Why The World Needs Health Coaches Now More Than Ever



Did you know that 1 in 3 Americans have prediabetes (higher than normal blood sugar that usually means you’re on the fast track to developing type 2 diabetes), but more than 84% of those people don’t even know it? Were you aware that only 12.2% of Americans are metabolically healthy, meaning 88% of people—if not more—experience silent metabolic dysfunction, which slowly brews in your body until it manifests as chronic disease (or in the case of COVID, a severe infection)? That’s not to scare you into a pathology mentality, but it does emphasize the importance of becoming in tune with your own body. Learning all the subtle signs it’s desperately trying to tell you means you can approach any underlying conditions before a global health crisis does it for you. 

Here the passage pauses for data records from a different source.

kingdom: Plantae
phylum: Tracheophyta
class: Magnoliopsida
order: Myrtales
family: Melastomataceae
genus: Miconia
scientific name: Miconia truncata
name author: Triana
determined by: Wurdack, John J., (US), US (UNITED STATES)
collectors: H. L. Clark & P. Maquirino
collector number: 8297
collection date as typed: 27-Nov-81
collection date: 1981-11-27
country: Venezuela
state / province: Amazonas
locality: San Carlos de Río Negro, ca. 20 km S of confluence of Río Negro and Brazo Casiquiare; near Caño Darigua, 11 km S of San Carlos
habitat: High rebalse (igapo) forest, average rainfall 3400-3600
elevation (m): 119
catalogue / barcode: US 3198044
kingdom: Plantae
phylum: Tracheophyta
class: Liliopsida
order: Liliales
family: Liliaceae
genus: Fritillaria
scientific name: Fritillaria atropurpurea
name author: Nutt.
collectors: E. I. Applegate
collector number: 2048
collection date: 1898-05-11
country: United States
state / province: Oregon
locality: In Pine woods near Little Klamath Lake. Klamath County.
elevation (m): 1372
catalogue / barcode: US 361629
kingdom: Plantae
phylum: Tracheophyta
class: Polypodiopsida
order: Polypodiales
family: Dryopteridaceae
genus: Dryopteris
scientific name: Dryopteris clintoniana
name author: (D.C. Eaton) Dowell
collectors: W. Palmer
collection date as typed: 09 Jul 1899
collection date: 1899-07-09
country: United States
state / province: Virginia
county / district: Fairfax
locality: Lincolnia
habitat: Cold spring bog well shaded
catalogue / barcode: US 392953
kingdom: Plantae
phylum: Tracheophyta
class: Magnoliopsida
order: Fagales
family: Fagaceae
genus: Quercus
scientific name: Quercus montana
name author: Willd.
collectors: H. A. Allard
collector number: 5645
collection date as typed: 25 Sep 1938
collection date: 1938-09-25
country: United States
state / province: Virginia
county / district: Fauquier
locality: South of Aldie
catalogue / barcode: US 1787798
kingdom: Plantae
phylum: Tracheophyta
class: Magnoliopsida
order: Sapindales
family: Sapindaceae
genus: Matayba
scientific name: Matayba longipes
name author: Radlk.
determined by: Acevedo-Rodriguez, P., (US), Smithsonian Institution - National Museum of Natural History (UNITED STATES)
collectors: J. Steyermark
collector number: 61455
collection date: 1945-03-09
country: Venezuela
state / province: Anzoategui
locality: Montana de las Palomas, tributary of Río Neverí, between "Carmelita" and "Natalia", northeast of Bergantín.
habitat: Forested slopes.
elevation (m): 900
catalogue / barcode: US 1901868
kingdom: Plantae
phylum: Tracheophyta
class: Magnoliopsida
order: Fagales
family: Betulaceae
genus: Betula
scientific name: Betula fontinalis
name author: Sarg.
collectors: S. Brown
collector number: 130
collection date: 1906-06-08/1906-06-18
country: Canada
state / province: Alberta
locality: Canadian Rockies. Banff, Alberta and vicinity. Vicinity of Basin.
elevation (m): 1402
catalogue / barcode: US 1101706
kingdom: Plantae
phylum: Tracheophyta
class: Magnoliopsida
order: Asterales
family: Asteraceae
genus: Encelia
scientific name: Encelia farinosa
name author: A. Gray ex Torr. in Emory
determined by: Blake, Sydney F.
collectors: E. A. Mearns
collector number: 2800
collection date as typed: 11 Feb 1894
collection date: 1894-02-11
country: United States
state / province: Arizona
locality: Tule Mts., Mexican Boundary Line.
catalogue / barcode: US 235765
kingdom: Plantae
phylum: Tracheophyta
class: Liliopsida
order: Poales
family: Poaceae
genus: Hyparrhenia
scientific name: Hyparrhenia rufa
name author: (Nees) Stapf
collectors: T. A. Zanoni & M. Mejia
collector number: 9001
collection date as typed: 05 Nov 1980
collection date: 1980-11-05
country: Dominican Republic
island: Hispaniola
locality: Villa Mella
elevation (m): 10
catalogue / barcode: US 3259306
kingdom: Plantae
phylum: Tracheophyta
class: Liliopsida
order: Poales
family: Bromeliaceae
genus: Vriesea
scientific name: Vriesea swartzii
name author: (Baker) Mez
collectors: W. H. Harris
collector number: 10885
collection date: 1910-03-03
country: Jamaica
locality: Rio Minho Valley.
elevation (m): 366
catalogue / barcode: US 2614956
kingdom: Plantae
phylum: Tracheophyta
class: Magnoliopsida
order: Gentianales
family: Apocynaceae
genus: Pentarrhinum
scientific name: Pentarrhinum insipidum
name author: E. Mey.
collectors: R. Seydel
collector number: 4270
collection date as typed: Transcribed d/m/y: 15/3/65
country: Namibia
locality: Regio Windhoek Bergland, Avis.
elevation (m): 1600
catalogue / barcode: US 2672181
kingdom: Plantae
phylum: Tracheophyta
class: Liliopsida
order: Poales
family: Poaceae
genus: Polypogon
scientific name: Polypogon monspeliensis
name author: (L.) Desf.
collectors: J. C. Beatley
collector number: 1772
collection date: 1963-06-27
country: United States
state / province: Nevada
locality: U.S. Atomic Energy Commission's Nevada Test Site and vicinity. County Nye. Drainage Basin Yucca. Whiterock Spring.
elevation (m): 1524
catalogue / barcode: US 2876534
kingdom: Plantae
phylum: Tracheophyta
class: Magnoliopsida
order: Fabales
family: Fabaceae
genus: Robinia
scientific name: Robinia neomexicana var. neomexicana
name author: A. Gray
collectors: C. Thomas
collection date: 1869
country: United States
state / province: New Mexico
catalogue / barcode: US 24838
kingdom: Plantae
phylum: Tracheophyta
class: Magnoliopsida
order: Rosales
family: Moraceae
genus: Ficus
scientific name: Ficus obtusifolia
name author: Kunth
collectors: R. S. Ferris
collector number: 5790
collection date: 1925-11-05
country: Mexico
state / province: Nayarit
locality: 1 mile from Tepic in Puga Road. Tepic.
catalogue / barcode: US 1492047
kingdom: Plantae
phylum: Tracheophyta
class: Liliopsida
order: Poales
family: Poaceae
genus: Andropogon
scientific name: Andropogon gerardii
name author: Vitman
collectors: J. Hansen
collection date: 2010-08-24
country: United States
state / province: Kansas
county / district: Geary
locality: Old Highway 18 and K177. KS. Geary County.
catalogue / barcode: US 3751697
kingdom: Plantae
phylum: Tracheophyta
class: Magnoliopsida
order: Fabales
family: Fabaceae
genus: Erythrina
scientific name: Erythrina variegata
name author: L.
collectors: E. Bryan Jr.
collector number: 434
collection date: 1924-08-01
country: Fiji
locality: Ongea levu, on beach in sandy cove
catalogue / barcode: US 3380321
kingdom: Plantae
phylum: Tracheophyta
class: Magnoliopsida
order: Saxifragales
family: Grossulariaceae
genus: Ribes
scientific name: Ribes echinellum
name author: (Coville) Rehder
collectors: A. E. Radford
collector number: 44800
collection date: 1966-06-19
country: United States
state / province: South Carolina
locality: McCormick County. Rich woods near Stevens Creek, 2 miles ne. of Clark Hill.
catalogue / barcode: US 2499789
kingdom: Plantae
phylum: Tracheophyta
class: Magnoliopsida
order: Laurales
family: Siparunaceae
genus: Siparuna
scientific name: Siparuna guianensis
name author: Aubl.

It turns out, one powerful way to approach these silent, chronic conditions is through food and nutrition. As preventive medicine specialist David Katz, M.D., previously told us about COVID and nutrition: “The greatest single influence of whether you develop a bad chronic disease or die prematurely is your diet quality. Diet is constantly, universally important. Literature showing that it is the single leading predictor of all-cause mortality is incontrovertible.” As a health coach, you’ll learn what foods work for your body (read: not all diets work for everyone!) and how to optimize your personal well-being and immunity through nutrition. 

Not only does this level of training help you become more aligned with your own body’s needs, but it can also help support others with their nutrition goals, as well. The staggering statistics above show that when it comes to health and well-being, the standard American way of living (and eating) is not sustainable. However, real, long-lasting change starts with education—and that’s where health coaches enter the picture. Optimizing your own health is a first and crucial step, but it’s only half the battle; to truly enhance the health of our country (and beyond), it takes a societal shift. 

And let’s not forget about the mental toll this pandemic has taken on society. According to the Centers for Disease Control and Prevention (CDC), 1 in 4 young adults (ages 18 to 24) seriously contemplated suicide during the pandemic, with millennials (those born from 1981 to 1996) and Gen Z (born in 1997 and onward) among the most likely to say their mental health has significantly declined. Health coaches look at holistic well-being, where optimizing mental health is just as important as a balanced dinner plate. The bottom line? We need to lend support—of all kinds—to society, and we need to do it together.